New Harmony Workingmen's Institute,
legacy of William Maclure

Visitors to the New Harmony Workingmen's Institute often stand before Thomas James Northcote's magnificent portrait of William Maclure and marvel at the founder of the Institute. Northcote painted the portrait in 1795 or 1797, and Maclure founded the Institute in 1838. It includes the oldest continuously operating library in the state of Indiana, as well as a small museum.
In the early years, meetings of the Institute were held in a wing of one of Maclure's buildings called "the hall," formerly a Harmonist church. Membership was initially limited to "any Working-man over the age of eighteen years, who gets his living by the labor of his hands."

With the generous support of Dr. Edward Murphy, a new building for the Institute was completed in 1894. Above you see an image of the building as it appeared in 1905.

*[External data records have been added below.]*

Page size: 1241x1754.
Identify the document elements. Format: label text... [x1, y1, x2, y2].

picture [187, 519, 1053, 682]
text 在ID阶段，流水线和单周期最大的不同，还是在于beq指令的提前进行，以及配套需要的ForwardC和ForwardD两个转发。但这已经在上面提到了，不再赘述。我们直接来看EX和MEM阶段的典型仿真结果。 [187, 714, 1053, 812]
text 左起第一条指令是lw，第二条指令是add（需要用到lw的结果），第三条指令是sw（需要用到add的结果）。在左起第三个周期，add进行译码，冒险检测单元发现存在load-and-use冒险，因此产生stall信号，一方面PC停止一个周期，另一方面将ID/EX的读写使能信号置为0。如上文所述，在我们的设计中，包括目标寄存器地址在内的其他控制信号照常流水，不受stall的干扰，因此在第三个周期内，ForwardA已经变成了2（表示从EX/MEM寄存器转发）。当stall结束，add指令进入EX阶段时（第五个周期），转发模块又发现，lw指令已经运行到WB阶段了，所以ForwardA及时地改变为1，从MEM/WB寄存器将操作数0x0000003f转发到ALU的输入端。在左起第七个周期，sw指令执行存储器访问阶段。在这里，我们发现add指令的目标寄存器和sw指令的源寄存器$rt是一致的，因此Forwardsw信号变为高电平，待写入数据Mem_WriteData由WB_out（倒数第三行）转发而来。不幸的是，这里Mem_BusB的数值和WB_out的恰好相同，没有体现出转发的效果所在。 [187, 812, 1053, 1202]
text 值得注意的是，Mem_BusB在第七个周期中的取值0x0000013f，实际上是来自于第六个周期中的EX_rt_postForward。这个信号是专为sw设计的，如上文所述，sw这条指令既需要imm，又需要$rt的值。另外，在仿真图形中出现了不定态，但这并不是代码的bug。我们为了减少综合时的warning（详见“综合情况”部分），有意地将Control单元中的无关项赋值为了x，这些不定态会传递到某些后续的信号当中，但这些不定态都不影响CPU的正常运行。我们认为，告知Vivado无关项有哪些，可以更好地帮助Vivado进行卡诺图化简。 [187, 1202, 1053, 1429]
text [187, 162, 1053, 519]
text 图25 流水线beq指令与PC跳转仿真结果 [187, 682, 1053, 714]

The image to the right is from a photograph taken in August, 1998. The library occupies the ground floor, with storage in the basement and historic materials preserved in a vault. The second floor houses the museum, including fine fossil collections of James Sampson and former Indiana State Geologist E. T. Cox.

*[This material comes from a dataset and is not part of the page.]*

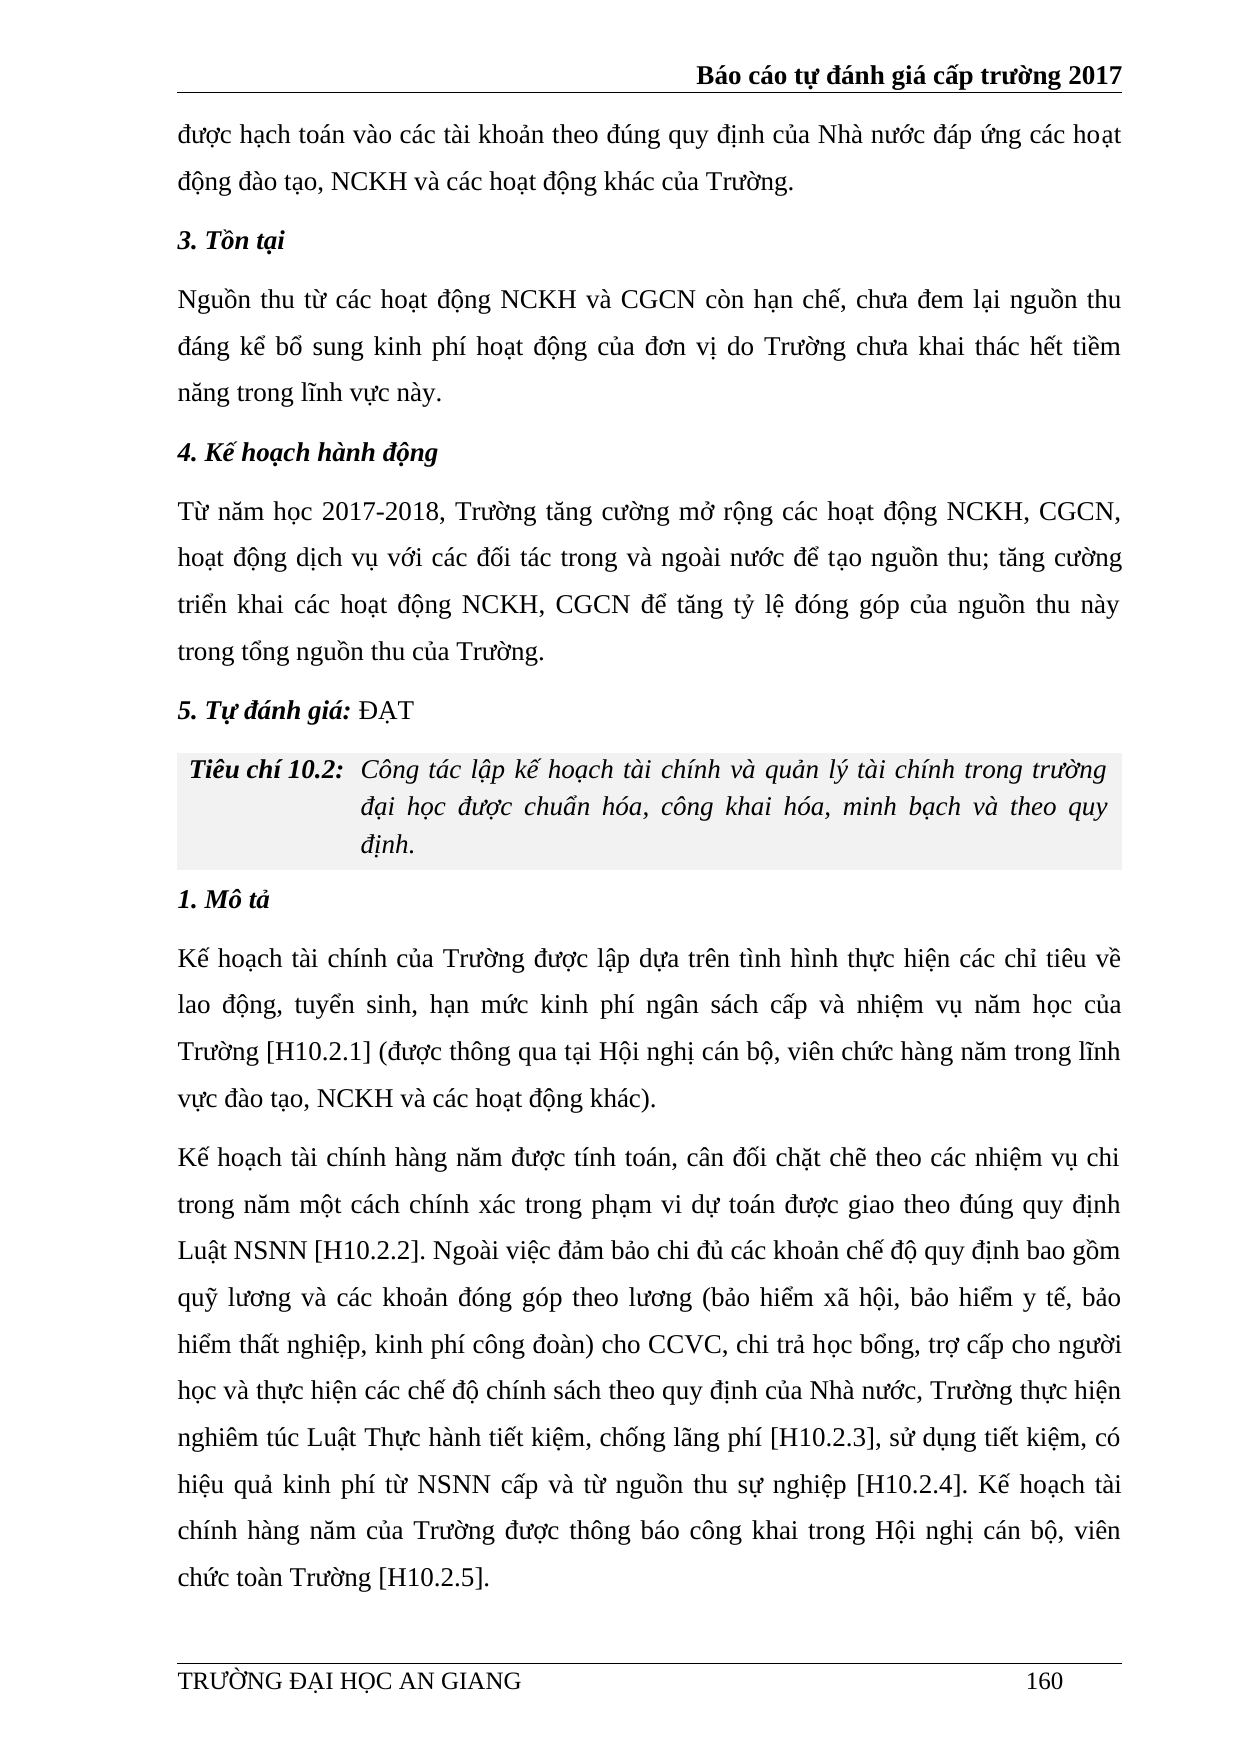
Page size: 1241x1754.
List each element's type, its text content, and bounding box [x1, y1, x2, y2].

Maclure provided for many other libraries, of which only the New Harmony Workingmen's Institute is still in operation. A description of the libraries and their importance within the communitites in which they were located are given in

Josephine Mirabella Elliott,, "William Maclure: Patron Saint of Indiana Libraries," Indiana Magazine of History 94 (1998) 178-190.

Minutes of early Institute meetings are quoted and discussed in

Jeffrey Douglas, "William Maclure and the New Harmony Working Men's Institute," Libraries and Culture 26 (1991) 402-414, and

Thomas James De la Hunt, editor, History of the New Harmony Workingmen's Institute, New Harmony, Indiana, Evansville, 1927.